Он быстро, коротко изложил ей свою задумку и спросил:
– Как думаешь, смогла бы сие сладить?
– Раз плюнуть, – еще более коротко и быстро ответствовала Манюня. – Да только на что мне радеть о той еретичке?
– А ты не о ней радеть станешь, – хитро прищурился Заруцкий. – Не о ней, а о себе.
– Это как же? – озадачилась девка. – Ведь ежели Марина Юрьевна к моему Грине ненаглядному приедет...
«Ежели Марина Юрьевна твоего Гриню ненаглядного узрит, она убежит от него, будто черт от ладана!» – чуть не ляпнул Заруцкий, но вовремя поймал неосторожное словцо и сказал так:
– Как только Марина Юрьевна поймет, что перед ней не ее супруг, она захочет от него прочь уехать. И Гриня твой ее удержать не сможет, потому что тут я против него выйду.
– Зачем? – удивилась Манюня.
– Да чтобы Марина ему не досталась! – бухнул Заруцкий.
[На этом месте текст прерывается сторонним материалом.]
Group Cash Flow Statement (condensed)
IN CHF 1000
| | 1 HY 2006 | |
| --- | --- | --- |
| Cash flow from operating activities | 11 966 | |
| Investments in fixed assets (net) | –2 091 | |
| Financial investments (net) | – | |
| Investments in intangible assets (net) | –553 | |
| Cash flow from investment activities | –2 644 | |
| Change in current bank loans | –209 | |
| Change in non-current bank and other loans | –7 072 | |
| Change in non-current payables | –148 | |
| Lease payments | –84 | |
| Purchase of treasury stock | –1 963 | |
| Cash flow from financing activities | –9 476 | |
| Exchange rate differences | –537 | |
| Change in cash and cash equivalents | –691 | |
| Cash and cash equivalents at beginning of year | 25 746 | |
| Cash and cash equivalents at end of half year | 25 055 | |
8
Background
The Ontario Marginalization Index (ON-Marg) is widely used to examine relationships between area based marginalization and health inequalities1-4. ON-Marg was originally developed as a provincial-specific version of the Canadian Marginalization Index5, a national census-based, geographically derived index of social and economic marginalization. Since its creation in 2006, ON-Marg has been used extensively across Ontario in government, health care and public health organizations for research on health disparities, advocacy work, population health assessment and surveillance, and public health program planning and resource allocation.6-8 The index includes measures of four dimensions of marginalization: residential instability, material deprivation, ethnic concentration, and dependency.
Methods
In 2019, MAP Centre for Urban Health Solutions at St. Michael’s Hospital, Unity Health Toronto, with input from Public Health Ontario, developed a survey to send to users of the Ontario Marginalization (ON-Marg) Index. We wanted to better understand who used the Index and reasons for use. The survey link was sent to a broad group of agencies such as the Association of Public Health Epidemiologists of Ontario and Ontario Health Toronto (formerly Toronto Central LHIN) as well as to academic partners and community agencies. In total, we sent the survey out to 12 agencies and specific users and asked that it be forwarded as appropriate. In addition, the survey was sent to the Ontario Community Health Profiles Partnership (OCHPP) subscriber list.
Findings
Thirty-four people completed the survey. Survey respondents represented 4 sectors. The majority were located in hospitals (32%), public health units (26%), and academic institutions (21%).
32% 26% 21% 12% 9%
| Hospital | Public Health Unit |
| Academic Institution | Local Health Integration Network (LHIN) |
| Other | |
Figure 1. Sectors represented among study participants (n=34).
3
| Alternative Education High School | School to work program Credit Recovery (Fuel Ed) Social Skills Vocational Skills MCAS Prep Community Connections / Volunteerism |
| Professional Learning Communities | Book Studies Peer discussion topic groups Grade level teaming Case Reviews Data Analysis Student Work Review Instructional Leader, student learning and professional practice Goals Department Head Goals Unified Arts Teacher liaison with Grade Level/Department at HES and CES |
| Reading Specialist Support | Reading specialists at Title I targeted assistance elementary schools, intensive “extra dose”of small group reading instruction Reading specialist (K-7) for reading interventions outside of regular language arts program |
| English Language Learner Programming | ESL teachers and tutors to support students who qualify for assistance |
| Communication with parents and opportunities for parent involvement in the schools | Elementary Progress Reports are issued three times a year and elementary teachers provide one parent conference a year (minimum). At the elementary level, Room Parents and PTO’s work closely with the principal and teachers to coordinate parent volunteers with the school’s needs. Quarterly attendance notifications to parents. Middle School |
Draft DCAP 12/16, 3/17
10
Манюня хоть и была девка востра, но, видать, привыкла всю жизнь окольными путями ходить и на прямой дорожке враз заплуталась. Спросила с недоумением:
– Не ему? А кому ж она тогда достанется?
– Кому, кому... – пробурчал Иван Мартынович. – Кому ж иному, как не мне?
– Тебе? – вытаращилась Манюня. – На что она тебе, скажи, ради Христа?!
– А на что тебе твой Гриня? – вместо ответа спросил Заруцкий.
– На то, что я его люблю, – жарко прошептала Манюня.
– Так ведь и я ее люблю, – тяжело вздохнул Заруцкий.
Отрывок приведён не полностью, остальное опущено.